**About this exercise:** Please restate each entry exactly, without skipping any.

----- Materials provided

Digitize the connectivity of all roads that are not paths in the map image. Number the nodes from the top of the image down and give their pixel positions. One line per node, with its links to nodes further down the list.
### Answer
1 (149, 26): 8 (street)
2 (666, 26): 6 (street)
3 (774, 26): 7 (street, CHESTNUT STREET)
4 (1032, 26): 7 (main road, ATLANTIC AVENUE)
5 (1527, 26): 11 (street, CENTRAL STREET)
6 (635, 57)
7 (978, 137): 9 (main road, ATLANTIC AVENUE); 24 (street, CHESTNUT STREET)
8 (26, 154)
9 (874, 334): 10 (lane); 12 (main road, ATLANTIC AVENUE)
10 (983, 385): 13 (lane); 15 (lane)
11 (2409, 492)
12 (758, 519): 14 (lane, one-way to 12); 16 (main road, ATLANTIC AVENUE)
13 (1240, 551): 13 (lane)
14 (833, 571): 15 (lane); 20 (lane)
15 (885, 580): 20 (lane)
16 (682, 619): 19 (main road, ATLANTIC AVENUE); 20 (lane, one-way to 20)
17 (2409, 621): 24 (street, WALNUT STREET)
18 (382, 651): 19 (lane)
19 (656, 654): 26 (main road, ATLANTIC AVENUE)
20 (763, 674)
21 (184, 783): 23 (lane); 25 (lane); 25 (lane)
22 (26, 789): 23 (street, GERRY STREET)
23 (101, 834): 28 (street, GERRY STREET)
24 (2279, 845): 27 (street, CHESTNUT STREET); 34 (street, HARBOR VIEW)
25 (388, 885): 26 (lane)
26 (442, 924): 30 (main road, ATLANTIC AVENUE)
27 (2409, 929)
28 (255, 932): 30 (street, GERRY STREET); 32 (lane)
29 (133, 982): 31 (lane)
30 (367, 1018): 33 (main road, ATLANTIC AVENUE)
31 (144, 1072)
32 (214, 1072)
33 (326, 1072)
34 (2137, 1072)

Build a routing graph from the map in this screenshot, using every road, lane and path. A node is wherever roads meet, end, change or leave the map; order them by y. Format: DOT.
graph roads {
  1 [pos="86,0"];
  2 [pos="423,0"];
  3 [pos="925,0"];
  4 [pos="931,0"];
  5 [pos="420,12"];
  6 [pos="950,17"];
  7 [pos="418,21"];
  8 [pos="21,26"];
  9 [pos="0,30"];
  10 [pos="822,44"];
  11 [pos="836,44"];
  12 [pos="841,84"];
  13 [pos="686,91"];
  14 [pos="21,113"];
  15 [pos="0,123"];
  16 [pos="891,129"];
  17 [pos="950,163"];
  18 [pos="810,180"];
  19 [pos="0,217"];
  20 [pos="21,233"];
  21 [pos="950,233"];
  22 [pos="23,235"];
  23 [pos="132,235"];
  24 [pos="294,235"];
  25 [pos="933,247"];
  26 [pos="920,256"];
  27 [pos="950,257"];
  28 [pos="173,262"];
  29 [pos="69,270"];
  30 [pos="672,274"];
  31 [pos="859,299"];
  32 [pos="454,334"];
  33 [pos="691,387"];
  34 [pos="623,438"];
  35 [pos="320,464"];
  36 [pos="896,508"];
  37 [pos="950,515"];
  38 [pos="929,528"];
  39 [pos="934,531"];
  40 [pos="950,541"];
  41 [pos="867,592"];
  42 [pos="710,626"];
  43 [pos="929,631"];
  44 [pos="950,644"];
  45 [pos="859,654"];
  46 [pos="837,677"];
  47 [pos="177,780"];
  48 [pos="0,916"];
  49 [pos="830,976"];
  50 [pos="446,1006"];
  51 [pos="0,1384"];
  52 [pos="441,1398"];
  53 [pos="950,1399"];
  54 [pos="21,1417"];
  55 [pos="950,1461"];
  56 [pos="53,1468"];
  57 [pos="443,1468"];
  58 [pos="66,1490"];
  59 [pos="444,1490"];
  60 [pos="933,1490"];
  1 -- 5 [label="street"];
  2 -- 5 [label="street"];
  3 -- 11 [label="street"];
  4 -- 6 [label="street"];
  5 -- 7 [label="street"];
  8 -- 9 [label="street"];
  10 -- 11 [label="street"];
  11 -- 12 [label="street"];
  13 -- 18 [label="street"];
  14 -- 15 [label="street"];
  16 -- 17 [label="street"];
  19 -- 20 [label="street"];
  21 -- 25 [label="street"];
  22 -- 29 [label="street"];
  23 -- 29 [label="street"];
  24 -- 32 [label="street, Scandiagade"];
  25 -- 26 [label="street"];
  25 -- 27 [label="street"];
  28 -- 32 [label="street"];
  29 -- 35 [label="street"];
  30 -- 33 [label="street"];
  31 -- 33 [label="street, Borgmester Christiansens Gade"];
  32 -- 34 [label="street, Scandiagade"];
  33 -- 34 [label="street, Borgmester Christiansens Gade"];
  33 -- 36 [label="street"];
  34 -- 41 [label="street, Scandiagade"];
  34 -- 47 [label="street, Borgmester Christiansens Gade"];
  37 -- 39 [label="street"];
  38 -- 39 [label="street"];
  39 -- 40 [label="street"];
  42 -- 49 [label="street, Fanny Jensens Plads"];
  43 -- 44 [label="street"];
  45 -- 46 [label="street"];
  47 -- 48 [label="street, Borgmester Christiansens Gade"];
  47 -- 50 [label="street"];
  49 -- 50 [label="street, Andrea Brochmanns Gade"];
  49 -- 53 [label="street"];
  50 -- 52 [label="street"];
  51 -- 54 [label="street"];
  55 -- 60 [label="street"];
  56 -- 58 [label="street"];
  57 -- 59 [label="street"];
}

----------

**Written response:**
Digitize the connectivity of all roads that are not paths in the map image. Number the nodes from the top of the image down and give their pixel positions. One line per node, with its links to nodes further down the list.
### Answer
1 (149, 26): 8 (street)
2 (666, 26): 6 (street)
3 (774, 26): 7 (street, CHESTNUT STREET)
4 (1032, 26): 7 (main road, ATLANTIC AVENUE)
5 (1527, 26): 11 (street, CENTRAL STREET)
6 (635, 57)
7 (978, 137): 9 (main road, ATLANTIC AVENUE); 24 (street, CHESTNUT STREET)
8 (26, 154)
9 (874, 334): 10 (lane); 12 (main road, ATLANTIC AVENUE)
10 (983, 385): 13 (lane); 15 (lane)
11 (2409, 492)
12 (758, 519): 14 (lane, one-way to 12); 16 (main road, ATLANTIC AVENUE)
13 (1240, 551): 13 (lane)
14 (833, 571): 15 (lane); 20 (lane)
15 (885, 580): 20 (lane)
16 (682, 619): 19 (main road, ATLANTIC AVENUE); 20 (lane, one-way to 20)
17 (2409, 621): 24 (street, WALNUT STREET)
18 (382, 651): 19 (lane)
19 (656, 654): 26 (main road, ATLANTIC AVENUE)
20 (763, 674)
21 (184, 783): 23 (lane); 25 (lane); 25 (lane)
22 (26, 789): 23 (street, GERRY STREET)
23 (101, 834): 28 (street, GERRY STREET)
24 (2279, 845): 27 (street, CHESTNUT STREET); 34 (street, HARBOR VIEW)
25 (388, 885): 26 (lane)
26 (442, 924): 30 (main road, ATLANTIC AVENUE)
27 (2409, 929)
28 (255, 932): 30 (street, GERRY STREET); 32 (lane)
29 (133, 982): 31 (lane)
30 (367, 1018): 33 (main road, ATLANTIC AVENUE)
31 (144, 1072)
32 (214, 1072)
33 (326, 1072)
34 (2137, 1072)

Build a routing graph from the map in this screenshot, using every road, lane and path. A node is wherever roads meet, end, change or leave the map; order them by y. Format: DOT.
graph roads {
  1 [pos="86,0"];
  2 [pos="423,0"];
  3 [pos="925,0"];
  4 [pos="931,0"];
  5 [pos="420,12"];
  6 [pos="950,17"];
  7 [pos="418,21"];
  8 [pos="21,26"];
  9 [pos="0,30"];
  10 [pos="822,44"];
  11 [pos="836,44"];
  12 [pos="841,84"];
  13 [pos="686,91"];
  14 [pos="21,113"];
  15 [pos="0,123"];
  16 [pos="891,129"];
  17 [pos="950,163"];
  18 [pos="810,180"];
  19 [pos="0,217"];
  20 [pos="21,233"];
  21 [pos="950,233"];
  22 [pos="23,235"];
  23 [pos="132,235"];
  24 [pos="294,235"];
  25 [pos="933,247"];
  26 [pos="920,256"];
  27 [pos="950,257"];
  28 [pos="173,262"];
  29 [pos="69,270"];
  30 [pos="672,274"];
  31 [pos="859,299"];
  32 [pos="454,334"];
  33 [pos="691,387"];
  34 [pos="623,438"];
  35 [pos="320,464"];
  36 [pos="896,508"];
  37 [pos="950,515"];
  38 [pos="929,528"];
  39 [pos="934,531"];
  40 [pos="950,541"];
  41 [pos="867,592"];
  42 [pos="710,626"];
  43 [pos="929,631"];
  44 [pos="950,644"];
  45 [pos="859,654"];
  46 [pos="837,677"];
  47 [pos="177,780"];
  48 [pos="0,916"];
  49 [pos="830,976"];
  50 [pos="446,1006"];
  51 [pos="0,1384"];
  52 [pos="441,1398"];
  53 [pos="950,1399"];
  54 [pos="21,1417"];
  55 [pos="950,1461"];
  56 [pos="53,1468"];
  57 [pos="443,1468"];
  58 [pos="66,1490"];
  59 [pos="444,1490"];
  60 [pos="933,1490"];
  1 -- 5 [label="street"];
  2 -- 5 [label="street"];
  3 -- 11 [label="street"];
  4 -- 6 [label="street"];
  5 -- 7 [label="street"];
  8 -- 9 [label="street"];
  10 -- 11 [label="street"];
  11 -- 12 [label="street"];
  13 -- 18 [label="street"];
  14 -- 15 [label="street"];
  16 -- 17 [label="street"];
  19 -- 20 [label="street"];
  21 -- 25 [label="street"];
  22 -- 29 [label="street"];
  23 -- 29 [label="street"];
  24 -- 32 [label="street, Scandiagade"];
  25 -- 26 [label="street"];
  25 -- 27 [label="street"];
  28 -- 32 [label="street"];
  29 -- 35 [label="street"];
  30 -- 33 [label="street"];
  31 -- 33 [label="street, Borgmester Christiansens Gade"];
  32 -- 34 [label="street, Scandiagade"];
  33 -- 34 [label="street, Borgmester Christiansens Gade"];
  33 -- 36 [label="street"];
  34 -- 41 [label="street, Scandiagade"];
  34 -- 47 [label="street, Borgmester Christiansens Gade"];
  37 -- 39 [label="street"];
  38 -- 39 [label="street"];
  39 -- 40 [label="street"];
  42 -- 49 [label="street, Fanny Jensens Plads"];
  43 -- 44 [label="street"];
  45 -- 46 [label="street"];
  47 -- 48 [label="street, Borgmester Christiansens Gade"];
  47 -- 50 [label="street"];
  49 -- 50 [label="street, Andrea Brochmanns Gade"];
  49 -- 53 [label="street"];
  50 -- 52 [label="street"];
  51 -- 54 [label="street"];
  55 -- 60 [label="street"];
  56 -- 58 [label="street"];
  57 -- 59 [label="street"];
}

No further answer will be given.